Well, the reason to bring it up is twofold:
- Traditionally, drivers expect the reset controller to handle all necessary delays. For example, reset-k210 includes a 10us delay between asserting and deasserting the reset. There's a similar thing in reset-imx7, and several other reset drivers. - We would need to add custom assert/deassert delays to every driver using this interface. These are not always added, since any given device may require delays which can be inferred from its compatible. However, an integrated system may require delays to be different from what any individual device requires.
Maybe something like
my-device { reset-gpios = <&gpio 555 GPIO_ACTIVE_LOW>; reset-gpios-post-deassert-us = <100>;
Feel free to add it later.

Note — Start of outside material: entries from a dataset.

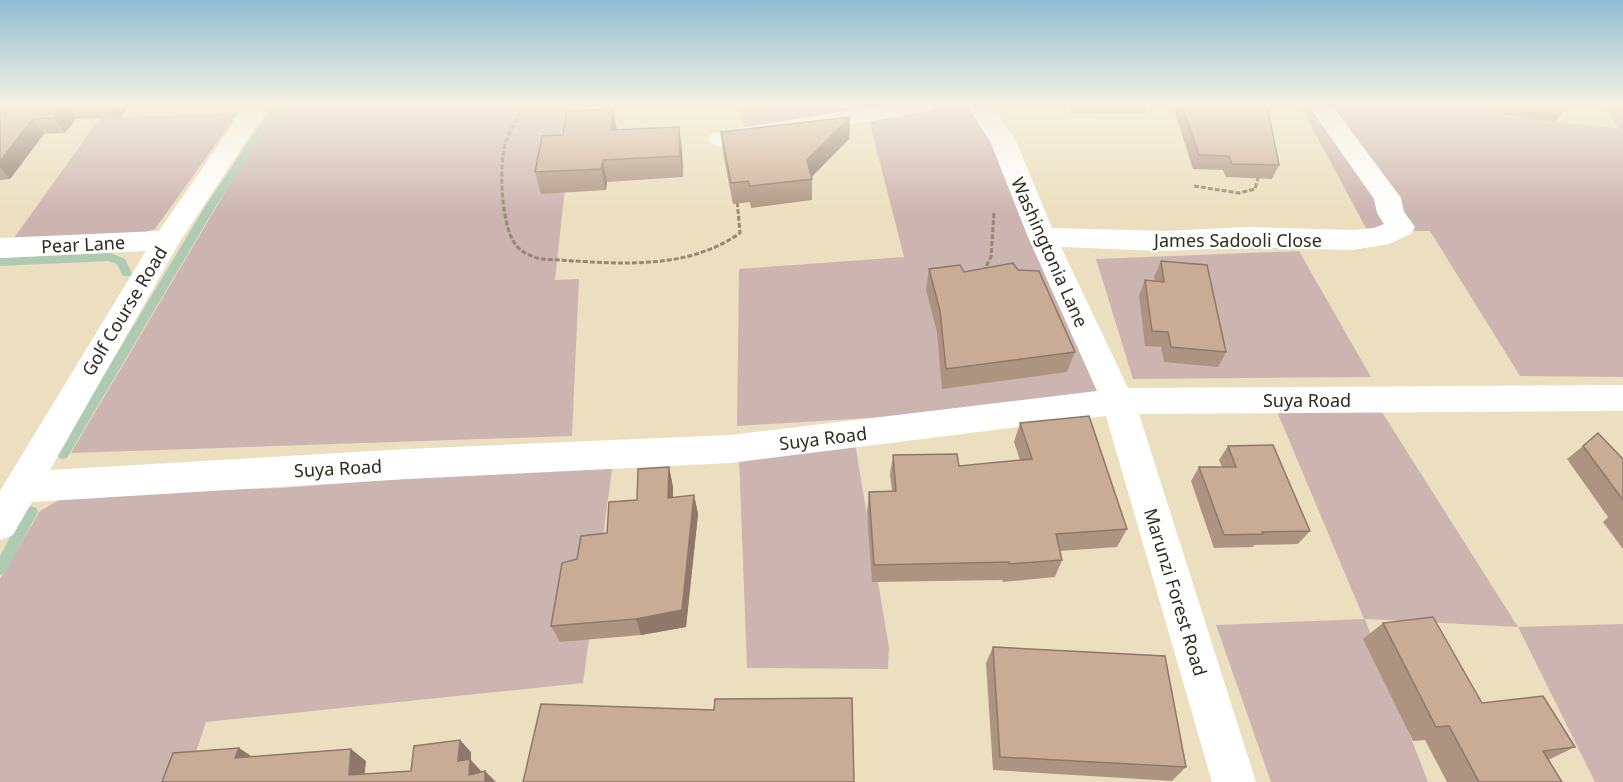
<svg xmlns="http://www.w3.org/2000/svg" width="1623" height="782" font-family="'Noto Sans',sans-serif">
	<rect width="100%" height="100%" fill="#ecdfbf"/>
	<g fill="#ccb4b0">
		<path d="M283,105H574L555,280L579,279L572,436L71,453L272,113Z"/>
		<path d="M741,105H968L1054,248L1101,396L935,414L737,426L739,269L904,257L869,120L745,136Z"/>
		<path d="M1300,105H1496L1503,116L1619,129L1603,105H1623V377L1520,376L1430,231L1367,230Z"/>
		<path d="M238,113L155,229L138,234L14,238L100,118Z"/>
		<path d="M1299,251L1371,377L1133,379L1096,259Z"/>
		<path d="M1276,409H1380L1518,627L1623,624V782H1595L1518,627L1365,619L1428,782H1271L1216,625L1364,619Z"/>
		<path d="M855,443L889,648L888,669L747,668L739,456Z"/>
		<path d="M613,463L583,683L206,722L186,782H0V579L40,511L70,494L281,488Z"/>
	</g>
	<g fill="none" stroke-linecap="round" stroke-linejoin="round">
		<g fill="#adcab3" fill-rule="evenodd">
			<path d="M278,105H287L275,115L216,206L67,458L63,459L59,458L57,454L59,450L206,205L269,111Z"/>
			<path d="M110,253L125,259L132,273L131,276H123L117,264L109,261L0,266V258Z"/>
			<path d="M31,506L36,508L38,512L5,573L0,575V556L26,508Z"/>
		</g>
		<g stroke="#948a74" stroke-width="3" stroke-dasharray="5 2" stroke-linecap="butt">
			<path d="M520,105C520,120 509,130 505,144C499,165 501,228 516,245C522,253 531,256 540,259C607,262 682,274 740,233L737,200"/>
			<path d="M1194,186L1239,193L1255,189L1259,174"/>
			<path d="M983,272L991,257L994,213"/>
		</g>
		<g fill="#fff" fill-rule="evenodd">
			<path d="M246,105H270L179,243L50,470L407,449L730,435L1097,391L1028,237L990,141L967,105H991L1016,141L1052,228L1165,231L1248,227L1352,230L1374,228L1384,224L1377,213L1374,199L1308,105H1332L1401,198L1404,212L1415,227L1411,234L1389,244L1352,250L1248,247L1165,251L1061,247L1128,388L1623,385V411L1139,414L1256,782H1212L1106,416L730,463L407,479L32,502L13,535L0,540V491L146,251L0,258V238L159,231Z"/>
			<path d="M881,105H936L933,110L924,112L721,147L712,144L708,139L712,134L721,131Z"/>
		</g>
	</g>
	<g fill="#ad9481">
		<path d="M0,105H130L121,118L76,119L65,133L44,134L10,179L0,180Z"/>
		<path d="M1068,105H1147L1145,113L1071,114Z"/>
		<path d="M1177,105H1267L1279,165L1272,179L1226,177L1223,170L1193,169L1175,112Z"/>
		<path d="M1496,105H1566L1567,106L1555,122L1503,115Z"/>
		<path d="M850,117L849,139L812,177V200L751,208L750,202L733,204L723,153L721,132Z"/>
		<path d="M617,130L682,149L683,177L607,182L606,190L541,194L535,172Z"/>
		<path d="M1161,261L1226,352L1218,367L1164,362L1161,347L1145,346L1139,295L1145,280L1155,281L1154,277Z"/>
		<path d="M929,269L964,272L1075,352L1067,372L942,389L937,332L926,290Z"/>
		<path d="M1020,423L1127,529L1117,547L1060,551L1062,560L1055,577L1003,582L1002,580L872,582L867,511L869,492L892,491L890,474L893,455L959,466L1020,460L1014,442Z"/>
		<path d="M1228,446L1310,531L1298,544L1254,545L1253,547L1214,548L1191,481L1199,467H1222L1219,460Z"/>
		<path d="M1583,446L1623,459V549L1603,522L1608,517L1567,459Z"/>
		<path d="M669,467L673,487V497L694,495L698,514L686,627L641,635L560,642L551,626L577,559L607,533Z"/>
		<path d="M1383,623L1482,703L1575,747L1548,760L1562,782H1447L1425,740L1413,741L1363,639Z"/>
		<path d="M993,647L1186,767L1172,781L993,770L986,663Z"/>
	</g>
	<g fill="#8d7869">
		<path d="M65,105L76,119L65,133L54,118Z"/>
		<path d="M112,105H130L121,118Z"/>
		<path d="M613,109L617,130H611Z"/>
		<path d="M850,117L849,139L809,179L807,160Z"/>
		<path d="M33,119L44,134L10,179L0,167V161Z"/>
		<path d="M679,127L682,149L683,177L680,156Z"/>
		<path d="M603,160L607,182L606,190L601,169Z"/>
		<path d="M669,467L673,487V516L668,498Z"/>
		<path d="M694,495L698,514L686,627L641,635L636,619Z"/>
		<path d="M460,740L471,752V760L481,771L480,782L469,775L458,761Z"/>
		<path d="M239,748L257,760L235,758Z"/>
		<path d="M351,749L366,761L364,782L349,775Z"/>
		<path d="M485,771L496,782H485Z"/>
	</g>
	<g fill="#c9ac96" stroke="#8d7869" stroke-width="1.5">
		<path d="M0,105H65L54,118L33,119L0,161Z"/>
		<path d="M1182,105H1267L1279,165L1232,164L1229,156L1199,155Z"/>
		<path d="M613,109L611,130L679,127L680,156L603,160L601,169L535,172L542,136L563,135L567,111Z"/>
		<path d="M850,117L807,160L812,179L750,186L748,181L731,183L721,132Z"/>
		<path d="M1161,261L1207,265L1226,352L1171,347L1168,332L1152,331L1145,280L1164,282Z"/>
		<path d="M1013,263L1018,270L1039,271L1075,352L946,369L940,311L929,269L960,265L964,272Z"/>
		<path d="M1089,416L1127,529L1056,534L1062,560L1009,564V562L874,565L869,492L896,491L893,455L957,454L959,466L1032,459L1020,423Z"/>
		<path d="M1598,433L1623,459V500L1583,446Z"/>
		<path d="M1273,445L1310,531L1262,532L1263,534L1224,535L1199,467H1236L1228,446Z"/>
		<path d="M669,467L668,498L694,495L682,610L636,619L551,626L562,563L577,559L581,536L607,533L609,502L637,500L638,469Z"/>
		<path d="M1433,617L1482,703L1543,696L1575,747L1543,751L1562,782H1479L1449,726L1436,727L1383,623Z"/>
		<path d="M993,647L1165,656L1186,767L1000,757Z"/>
		<path d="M852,698L854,782H523L541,704L714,710L715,699Z"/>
		<path d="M460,740L458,761L470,759L469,775L485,771V782H162L173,753L239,748L235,758L351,749L349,775L411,771L414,746Z"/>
	</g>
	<linearGradient id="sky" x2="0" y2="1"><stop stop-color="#90bdd3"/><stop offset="0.49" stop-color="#f6f1e2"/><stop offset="1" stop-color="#f6f1e2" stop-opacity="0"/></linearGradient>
	<rect width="1623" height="214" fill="url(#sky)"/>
	<g text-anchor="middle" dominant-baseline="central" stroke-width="4.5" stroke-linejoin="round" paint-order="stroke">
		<g font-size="18" fill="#302b1f" stroke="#fff">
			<text x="1238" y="240">James Sadooli Close</text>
			<text transform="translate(83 244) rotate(-3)">Pear Lane</text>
			<text transform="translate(1050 252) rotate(66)">Washingtonia Lane</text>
			<text transform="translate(124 311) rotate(-59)">Golf Course Road</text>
			<text x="1307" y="400">Suya Road</text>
			<text transform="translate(823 438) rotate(-7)">Suya Road</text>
			<text transform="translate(338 468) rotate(-3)">Suya Road</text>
			<text transform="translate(1176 592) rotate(73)">Marunzi Forest Road</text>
		</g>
	</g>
</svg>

This patchset, and actually all patches should, solves one problem while allowing you to extend it later.
Yes, but we should try to avoid creating problems for ourselves in the future.
If there is a architectural problem in my approach not allowing you to extend it later, then we should discuss it.
Well, I brought up just such an architectural issue below...
};
Of course, this is a bit ambiguous if you have multiple devices using the same GPIO with different delays.
This is the most concerning one to me.
Maybe we take the max? But the driver below seems to only have access to one device. Which I suppose begs the question: how do we know when it's safe to deassert the reset (e.g. we've gotten to the point where all devices using this reset gpio have gotten far enough to detect that they use it)?
The driver (reset consumer) knows when it is safe or not. You must implement proper reset handling in your driver.
The driver has no idea whether it is safe or not. It just calls reset_assert/deassert at the appropriate time, and the reset framework/controller is supposed to coordinate things so e.g. the device doesn't get reset multiple times as multiple drivers all probe.